Unfortunately, he wasn’t willing to divulge any hints as to how this could be achieved with the Xbox One. “[we don’t want to] announce our road map for hardware, but what I wanted to say on stage for people when they see this vision of ours and question our commitment to console I want to make sure that people see that what we are doing enables us to be more committed to what consoles are about than we’ve ever been and innovate more consistently than we ever have. That’s the key for me.”

“I look at the ecosystem that a console sits in and I think that it should have the capability of more iteration on hardware capability,” Spencer continued. “Sony is doing this with VR and adding VR capabilities mid-cycle to the PlayStation 4 and they are doing that by adding another box. I don’t mean that as a negative. But it’s not changing what the core console is about.”

Using Split Render Target's for Xbox One. GREEN is from ESRAM, Grey is DDR3 DRAM.
Using Split Render Target’s for Xbox One. GREEN is from ESRAM, Grey is DDR3 DRAM.

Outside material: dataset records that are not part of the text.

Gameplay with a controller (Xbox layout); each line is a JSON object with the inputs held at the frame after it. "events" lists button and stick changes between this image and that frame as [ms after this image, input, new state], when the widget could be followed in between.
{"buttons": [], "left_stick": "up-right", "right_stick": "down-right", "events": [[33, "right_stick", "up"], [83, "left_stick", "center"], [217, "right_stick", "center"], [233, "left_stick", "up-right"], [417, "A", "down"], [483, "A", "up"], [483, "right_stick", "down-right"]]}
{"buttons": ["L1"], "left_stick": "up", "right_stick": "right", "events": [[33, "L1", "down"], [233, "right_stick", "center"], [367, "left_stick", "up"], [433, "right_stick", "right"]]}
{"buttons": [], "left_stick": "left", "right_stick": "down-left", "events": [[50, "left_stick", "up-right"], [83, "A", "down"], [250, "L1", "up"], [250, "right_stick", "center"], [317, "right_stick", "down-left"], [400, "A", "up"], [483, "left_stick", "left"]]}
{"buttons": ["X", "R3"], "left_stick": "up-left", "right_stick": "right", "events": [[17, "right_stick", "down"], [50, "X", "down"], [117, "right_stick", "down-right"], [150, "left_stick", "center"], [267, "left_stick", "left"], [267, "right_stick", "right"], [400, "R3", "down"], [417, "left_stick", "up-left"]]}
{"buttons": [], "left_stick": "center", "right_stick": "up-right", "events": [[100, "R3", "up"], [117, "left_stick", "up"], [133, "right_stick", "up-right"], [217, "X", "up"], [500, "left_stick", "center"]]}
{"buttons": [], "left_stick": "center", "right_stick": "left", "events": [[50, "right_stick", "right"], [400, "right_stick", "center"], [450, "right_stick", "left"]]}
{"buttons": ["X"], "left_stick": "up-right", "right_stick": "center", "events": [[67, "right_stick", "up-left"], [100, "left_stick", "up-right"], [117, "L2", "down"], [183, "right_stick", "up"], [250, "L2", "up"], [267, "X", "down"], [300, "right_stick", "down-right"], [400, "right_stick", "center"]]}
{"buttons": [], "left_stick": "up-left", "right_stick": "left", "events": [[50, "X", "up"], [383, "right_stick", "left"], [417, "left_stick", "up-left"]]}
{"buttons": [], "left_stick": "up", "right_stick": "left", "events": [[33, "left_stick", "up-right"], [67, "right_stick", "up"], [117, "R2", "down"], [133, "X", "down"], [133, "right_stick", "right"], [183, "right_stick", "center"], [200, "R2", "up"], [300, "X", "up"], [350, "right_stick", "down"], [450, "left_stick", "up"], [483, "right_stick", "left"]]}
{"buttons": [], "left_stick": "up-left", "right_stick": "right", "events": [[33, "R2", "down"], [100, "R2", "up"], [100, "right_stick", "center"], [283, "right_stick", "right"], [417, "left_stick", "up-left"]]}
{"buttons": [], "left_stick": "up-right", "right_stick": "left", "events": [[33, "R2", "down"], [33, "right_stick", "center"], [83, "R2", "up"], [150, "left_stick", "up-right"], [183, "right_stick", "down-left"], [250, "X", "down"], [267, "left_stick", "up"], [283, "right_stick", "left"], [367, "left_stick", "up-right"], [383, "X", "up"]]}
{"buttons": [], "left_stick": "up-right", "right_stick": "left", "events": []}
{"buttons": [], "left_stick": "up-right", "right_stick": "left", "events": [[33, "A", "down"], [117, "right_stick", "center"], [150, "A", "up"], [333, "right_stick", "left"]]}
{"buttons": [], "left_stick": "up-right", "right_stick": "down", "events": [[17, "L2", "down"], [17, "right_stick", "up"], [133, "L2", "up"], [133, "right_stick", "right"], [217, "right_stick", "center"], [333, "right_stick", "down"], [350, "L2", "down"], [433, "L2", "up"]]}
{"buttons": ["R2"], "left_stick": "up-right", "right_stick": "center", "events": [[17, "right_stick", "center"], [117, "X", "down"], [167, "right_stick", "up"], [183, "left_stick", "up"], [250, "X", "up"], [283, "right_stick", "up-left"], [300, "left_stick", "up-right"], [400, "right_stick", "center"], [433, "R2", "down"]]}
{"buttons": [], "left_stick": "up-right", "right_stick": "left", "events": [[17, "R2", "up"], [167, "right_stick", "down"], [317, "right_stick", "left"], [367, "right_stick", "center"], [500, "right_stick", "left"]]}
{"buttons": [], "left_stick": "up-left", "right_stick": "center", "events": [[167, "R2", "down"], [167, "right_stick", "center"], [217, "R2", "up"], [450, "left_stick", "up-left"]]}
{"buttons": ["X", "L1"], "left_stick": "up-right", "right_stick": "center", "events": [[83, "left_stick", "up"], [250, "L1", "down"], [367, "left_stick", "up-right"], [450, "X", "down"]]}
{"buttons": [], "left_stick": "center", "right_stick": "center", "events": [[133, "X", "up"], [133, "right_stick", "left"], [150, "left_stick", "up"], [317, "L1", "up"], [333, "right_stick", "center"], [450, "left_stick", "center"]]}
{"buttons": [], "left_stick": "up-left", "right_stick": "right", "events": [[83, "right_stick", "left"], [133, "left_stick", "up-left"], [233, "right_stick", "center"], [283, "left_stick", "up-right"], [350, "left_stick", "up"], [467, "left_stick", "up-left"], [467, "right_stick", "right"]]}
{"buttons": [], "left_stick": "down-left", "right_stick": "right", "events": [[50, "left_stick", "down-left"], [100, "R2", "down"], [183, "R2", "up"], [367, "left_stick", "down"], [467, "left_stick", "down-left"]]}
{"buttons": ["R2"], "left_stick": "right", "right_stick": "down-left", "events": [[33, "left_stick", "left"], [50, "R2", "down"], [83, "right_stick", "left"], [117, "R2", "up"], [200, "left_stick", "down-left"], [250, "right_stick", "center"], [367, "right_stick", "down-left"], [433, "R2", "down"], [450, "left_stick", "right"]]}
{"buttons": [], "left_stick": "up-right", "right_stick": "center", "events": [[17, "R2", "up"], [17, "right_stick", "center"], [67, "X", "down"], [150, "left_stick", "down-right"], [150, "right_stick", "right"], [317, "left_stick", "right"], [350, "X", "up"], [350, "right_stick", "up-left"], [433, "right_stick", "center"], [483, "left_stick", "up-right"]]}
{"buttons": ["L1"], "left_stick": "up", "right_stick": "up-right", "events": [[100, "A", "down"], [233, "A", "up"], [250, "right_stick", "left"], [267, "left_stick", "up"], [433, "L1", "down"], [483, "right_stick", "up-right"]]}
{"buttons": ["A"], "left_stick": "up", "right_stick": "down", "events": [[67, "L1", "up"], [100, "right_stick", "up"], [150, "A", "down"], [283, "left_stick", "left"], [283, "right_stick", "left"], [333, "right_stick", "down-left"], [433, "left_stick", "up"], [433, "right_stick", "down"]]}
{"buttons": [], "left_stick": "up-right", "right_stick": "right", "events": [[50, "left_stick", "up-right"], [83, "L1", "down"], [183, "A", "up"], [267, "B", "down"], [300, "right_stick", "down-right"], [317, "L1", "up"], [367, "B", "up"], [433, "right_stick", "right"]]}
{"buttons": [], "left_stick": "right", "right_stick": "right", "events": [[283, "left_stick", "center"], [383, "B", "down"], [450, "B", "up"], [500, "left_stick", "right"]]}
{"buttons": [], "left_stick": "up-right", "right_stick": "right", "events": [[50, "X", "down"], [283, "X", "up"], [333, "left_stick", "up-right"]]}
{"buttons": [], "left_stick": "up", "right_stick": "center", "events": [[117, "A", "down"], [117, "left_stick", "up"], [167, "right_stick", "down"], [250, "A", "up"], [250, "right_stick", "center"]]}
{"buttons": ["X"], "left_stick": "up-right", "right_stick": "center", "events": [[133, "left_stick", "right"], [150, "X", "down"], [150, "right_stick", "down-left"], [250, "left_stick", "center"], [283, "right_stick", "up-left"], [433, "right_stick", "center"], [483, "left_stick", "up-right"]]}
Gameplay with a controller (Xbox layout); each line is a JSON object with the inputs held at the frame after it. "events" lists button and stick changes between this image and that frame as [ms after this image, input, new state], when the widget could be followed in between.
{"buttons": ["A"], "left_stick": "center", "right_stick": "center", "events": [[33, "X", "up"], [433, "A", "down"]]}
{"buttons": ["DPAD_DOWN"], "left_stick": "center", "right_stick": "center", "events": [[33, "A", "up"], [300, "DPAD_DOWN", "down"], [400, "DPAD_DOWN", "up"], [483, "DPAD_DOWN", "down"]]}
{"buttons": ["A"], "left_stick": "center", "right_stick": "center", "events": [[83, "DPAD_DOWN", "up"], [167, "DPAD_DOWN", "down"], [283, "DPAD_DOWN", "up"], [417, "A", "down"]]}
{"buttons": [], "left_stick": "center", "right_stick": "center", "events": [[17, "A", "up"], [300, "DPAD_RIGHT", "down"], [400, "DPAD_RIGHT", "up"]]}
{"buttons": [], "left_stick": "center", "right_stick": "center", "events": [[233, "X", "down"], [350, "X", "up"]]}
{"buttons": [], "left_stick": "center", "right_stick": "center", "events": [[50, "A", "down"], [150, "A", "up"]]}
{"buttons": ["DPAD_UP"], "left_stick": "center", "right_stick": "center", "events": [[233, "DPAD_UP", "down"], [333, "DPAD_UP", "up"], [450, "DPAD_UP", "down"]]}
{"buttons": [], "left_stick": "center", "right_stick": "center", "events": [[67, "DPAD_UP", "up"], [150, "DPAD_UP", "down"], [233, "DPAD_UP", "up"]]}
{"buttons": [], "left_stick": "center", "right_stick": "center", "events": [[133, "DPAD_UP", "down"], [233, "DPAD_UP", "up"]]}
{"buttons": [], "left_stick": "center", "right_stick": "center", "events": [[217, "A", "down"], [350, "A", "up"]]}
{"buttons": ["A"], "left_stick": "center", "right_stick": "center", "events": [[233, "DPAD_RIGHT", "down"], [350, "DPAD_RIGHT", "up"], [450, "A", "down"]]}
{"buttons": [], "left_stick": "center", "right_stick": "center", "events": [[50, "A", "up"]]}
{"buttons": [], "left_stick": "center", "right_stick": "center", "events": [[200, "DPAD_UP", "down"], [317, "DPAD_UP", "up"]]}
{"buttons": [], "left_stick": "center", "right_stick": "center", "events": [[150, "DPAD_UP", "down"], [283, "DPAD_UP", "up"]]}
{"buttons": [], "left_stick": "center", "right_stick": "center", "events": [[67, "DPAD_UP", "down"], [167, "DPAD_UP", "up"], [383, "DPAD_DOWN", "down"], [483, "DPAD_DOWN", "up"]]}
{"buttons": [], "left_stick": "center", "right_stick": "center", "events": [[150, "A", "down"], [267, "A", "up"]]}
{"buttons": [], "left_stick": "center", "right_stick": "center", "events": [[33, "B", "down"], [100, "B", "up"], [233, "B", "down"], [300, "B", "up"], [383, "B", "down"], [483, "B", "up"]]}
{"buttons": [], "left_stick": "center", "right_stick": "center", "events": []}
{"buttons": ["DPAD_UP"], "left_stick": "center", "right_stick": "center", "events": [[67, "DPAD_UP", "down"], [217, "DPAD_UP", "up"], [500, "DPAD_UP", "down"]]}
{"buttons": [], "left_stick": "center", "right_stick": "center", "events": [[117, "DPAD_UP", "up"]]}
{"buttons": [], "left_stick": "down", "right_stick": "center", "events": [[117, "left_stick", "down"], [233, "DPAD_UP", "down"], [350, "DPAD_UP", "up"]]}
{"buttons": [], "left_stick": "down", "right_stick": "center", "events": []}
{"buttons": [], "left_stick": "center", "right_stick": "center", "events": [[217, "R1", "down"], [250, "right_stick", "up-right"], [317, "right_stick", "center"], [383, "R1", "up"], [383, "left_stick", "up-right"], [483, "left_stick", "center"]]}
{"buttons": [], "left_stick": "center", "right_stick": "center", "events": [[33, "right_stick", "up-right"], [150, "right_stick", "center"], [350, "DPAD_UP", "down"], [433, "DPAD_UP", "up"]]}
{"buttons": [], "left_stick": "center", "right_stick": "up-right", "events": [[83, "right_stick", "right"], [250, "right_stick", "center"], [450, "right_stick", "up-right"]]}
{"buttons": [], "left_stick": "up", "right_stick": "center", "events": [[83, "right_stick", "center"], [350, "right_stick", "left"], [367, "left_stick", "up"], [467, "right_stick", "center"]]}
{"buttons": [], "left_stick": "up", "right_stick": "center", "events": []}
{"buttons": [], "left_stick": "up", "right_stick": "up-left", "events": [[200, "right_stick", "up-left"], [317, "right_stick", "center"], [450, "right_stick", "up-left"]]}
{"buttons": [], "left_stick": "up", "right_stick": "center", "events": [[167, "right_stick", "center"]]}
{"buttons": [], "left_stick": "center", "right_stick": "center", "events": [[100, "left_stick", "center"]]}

Console upgrades aren’t a new concept – and were a regular fixture even in the fifth generation of consoles. Both the Nintendo 64 and Sega Saturn allowed users to plop in additional RAM to increase the systems capabilities. Indeed, some games simply weren’t able to run on vanilla hardware, or had massively cut back visuals or features. Perfect Dark on the N64 or Street Fighter vs X-men on the Saturn are a few examples of this.

Just how this upgrade for the Xbox One would function remains an intriguing mystery. It is possible a user would have to return their Xbox One to Microsoft for an upgrade – but this doesn’t sound very user friendly, or appealing. There are numerous ports on the Xbox One devices could use (such as USB ports) but how this would function in practice is difficult to say.

Another possibility is simply a “new” iteration of the Xbox One, so Microsoft re-release the hardware with a cost reduction for older users. This new X1 would feature more / faster RAM, a better GPU or CPU and naturally run the older Xbox One games perfectly, but be capable of running ‘newer’ titles at higher resolutions or frame rates… or potentially some titles would be exclusive for this ‘new’ Xbox One.

The danger with allowing Xbox One hardware upgrades (either through a ‘plugin’ or an hardware increment) is simple – if you provide user’s a box which increases say GPU performance, you might alienate the standard user base, or create issues with developers who’re developing for one spec – the main benefit a console has.

But with the current generation of consoles performance already considerably behind that of a high spec PC, the gap will only widen over the next few years and because Microsoft’s commitement to release games on both Windows 10 PC and the Xbox One, it will be an interesting position the company finds itself in.

It’s possible this isn’t much more than wishful thinking for Phil Spencer and Microsoft, but it does raise some interesting possibilities of shorter term fixed hardware and developers targeting their software at an iteration rather than a ‘platform’. Think of Ubisoft having a sticker on their game box which reads “compatible with Xbox One Version B or above”.